## EXTRACT:
==============================
1985 | Indonesia
AKA: Pembalasan Rambu
Director: Arizal
I owe a tremendous debt of gratitude to the titular gentlemen of The Gentlemen’s Guide to Midnite Cinema. Without them, it’s entirely likely that I would have lived my life without any knowledge of Peter O’Brian. And while that life would have been passable, filled at is with adventure and films in which Bruce Lee look-alikes fight Popeye in Hell, it would not have been complete. Lying on my deathbed, the final breath escaping from my gnarled maw, I would suddenly become aware of an emptiness in my soul — an emptiness shaped like a muscular guy with a huge permed mullet. Luckily, that hole has been filled, and I can shuffle off this mortal coil more occupied with my previous deathbed plan — making sure my final words are “avenge me!” even if I die of natural causes.
Peter O’Brian is a New Zealand-born actor who made a name for himself working in Indonesia. As the story goes, he was in Jakarta, working as an English teacher, and was boarding a plane one day when a couple of producers approached him with an offer to do some movies. “I think they thought I might be Sylvester Stallone,” he said in a later interview. In the same interview, he says he thought the “producers” might be local con men looking for a mark to take out to some remote warehouse and rob. Those men, however, ended up being the mighty Punjabi brothers, and after proving to them he could handle the fights, O’Brian was making action films.
Brothers Dhamoo and Raam Punjabi, while not exactly single-handedly responsible for the birth of the Indonesian action film, certainly played important roles in fostering it. Think of them as Dino De Laurentiis, Golan and Globus, and Roger Corman all rolled up into one family. They began their producing careers with a mind-blowing milestone in the world of Indonesian cult cinema, 1979’s Special Silencers. It was basically a crucible for everything that was to come, serving as the debut film for Indonesia’s biggest cult star, Barry Prima, as well as being directed by the enigmatic Arizal, who would later direct Peter O’Brian in another eye-poppingly awesome action film: The Stablilzer.
==============================
## INPUT DATA:
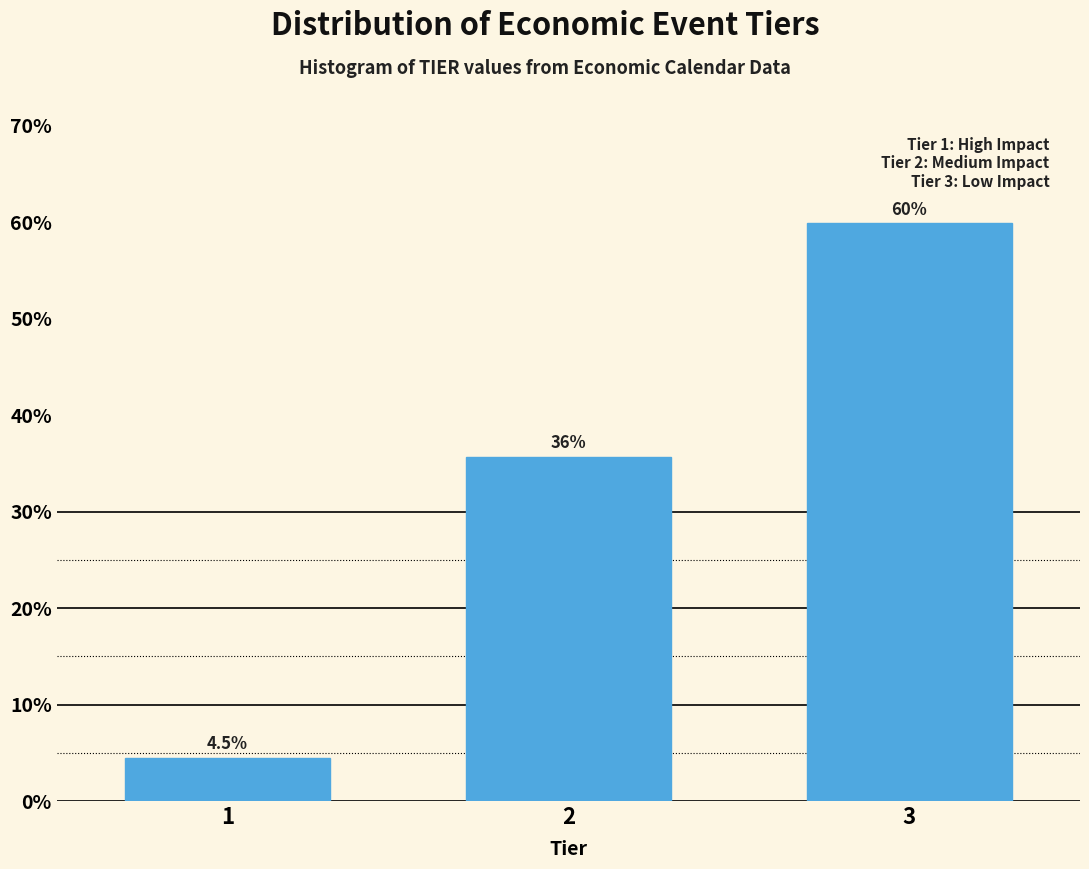

Reading right to left, transcribe all the data shown in this chart.

59.9	35.7	4.5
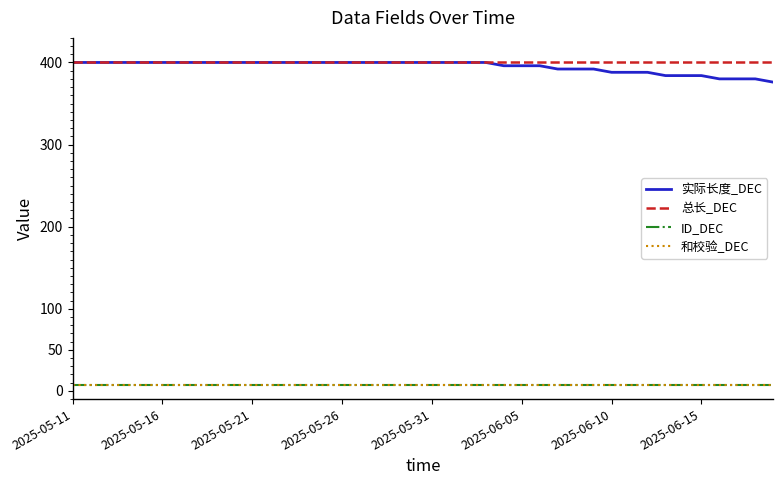

Does the chart display data point markers on the line(s)?

No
==============================
## AIM OF THE TASK:
Continue the review of the 1985 Indonesian action film from the end of its last paragraph, after the data above.

## ANSWER FOR THIS EXERCISE:
There seems to be some confusion over whether Rambu: The Intruder came first or The Stabilizer. Since they all come from the same universe of unbridled insanity, I consider the debate to be more or less pointless. Rambu has the feel of being a debut film, but that means little in an industry where films made in the 1990s look like they were made in the early 1970s. Both films are linked in that they are both tremendous examples of when boundless enthusiasm comes up against the reality of budget and skill and results in absolute bliss. Given the way the industry works, it’s possible that both moves were made concurrently.
One thing Rambu, and just about all Indonesian action cinema, does is let you know immediately what kind of movie you are in for. If you don’t hoot with happiness over the first five minutes of the film, you’re probably not going to be down with the rest of it. In Rambu, we open on a careening muscle car tearing ass down a country road. It runs into an old woman crossing the street, and even though they must have hit her at like fifty miles per hour, all it does is knock the old woman over and spill her groceries. The driver and his gang of goons leap out of the car and immediately start berating the old woman, insisting that there’s no way they’re going to pay for the groceries she dropped when she was hit.
Their vicious taunting is interrupted when Rambu (Peter O’Brian) appears basically out of thin air (it’s what he does) and starts smashing their car up with a lead pipe, insisting that they make good on replacing those radishes or whatever it was she was carrying around. The crooks eventually relent and hand over a wad of cash to the old woman. However, not ones to let bygones be bygones, they then descend upon Rambu, who graciously throws them his pipe and opts instead to kick their asses with kungfu and…well…like a boomerang billiard ball or something.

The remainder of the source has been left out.